:: DOCUMENT EXCERPT ::
MEV-Boost represents the implementation of proto-PBS (Proposer/Builder Separation) on the Ethereum network. MEV relays use MEV-Boost to allow validators to communicate with block builders. Blocknative operates one of the roughly a dozen available relays.
“Relay diversity” represents the idea that validators should be mindful of connecting to as many MEV relays as possible. This ensures that the Ethereum network is not overly reliant on a single team or piece of infrastructure.
Currently, Flashbots relays ~80% of all MEV-Boost blocks. Since MEV-Boost is used by ~80% of the network, that means Flashbots controls ~64% of the total Ethereum blockspace (MEV and non-MEV).
Source: https://transparency.flashbots.net/
Currently, 93% of all relays are running a Flashbots-based implementation which means that if there is a bug in that implementation at least 386K proposers would be badly affected. The situation could be significant enough to potentially cause the Ethereum blockchain to produce several empty slots in a row. It could even become a DOS vector.
To mitigate this risk, improving relay diversity is essential. Network resilience is dependent on having a diversity of software at every level of the stack. Ideally, that diverse software is also open source.

:: TASK GOAL ::
From the passage on MEV relay diversity, extract the wording exactly from "Currently, Flashbots relays" up to and including "also open source.".

:: SOURCE MATERIAL ::

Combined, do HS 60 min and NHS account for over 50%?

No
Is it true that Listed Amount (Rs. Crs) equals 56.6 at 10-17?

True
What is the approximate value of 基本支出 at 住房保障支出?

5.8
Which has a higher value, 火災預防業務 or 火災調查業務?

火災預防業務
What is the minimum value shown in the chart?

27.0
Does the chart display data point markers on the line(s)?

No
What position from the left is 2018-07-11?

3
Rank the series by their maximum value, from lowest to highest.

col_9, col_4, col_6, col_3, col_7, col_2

:: YOUR SOLUTION ::
Currently, Flashbots relays ~80% of all MEV-Boost blocks. Since MEV-Boost is used by ~80% of the network, that means Flashbots controls ~64% of the total Ethereum blockspace (MEV and non-MEV).
Source: https://transparency.flashbots.net/
Currently, 93% of all relays are running a Flashbots-based implementation which means that if there is a bug in that implementation at least 386K proposers would be badly affected. The situation could be significant enough to potentially cause the Ethereum blockchain to produce several empty slots in a row. It could even become a DOS vector.
To mitigate this risk, improving relay diversity is essential. Network resilience is dependent on having a diversity of software at every level of the stack. Ideally, that diverse software is also open source.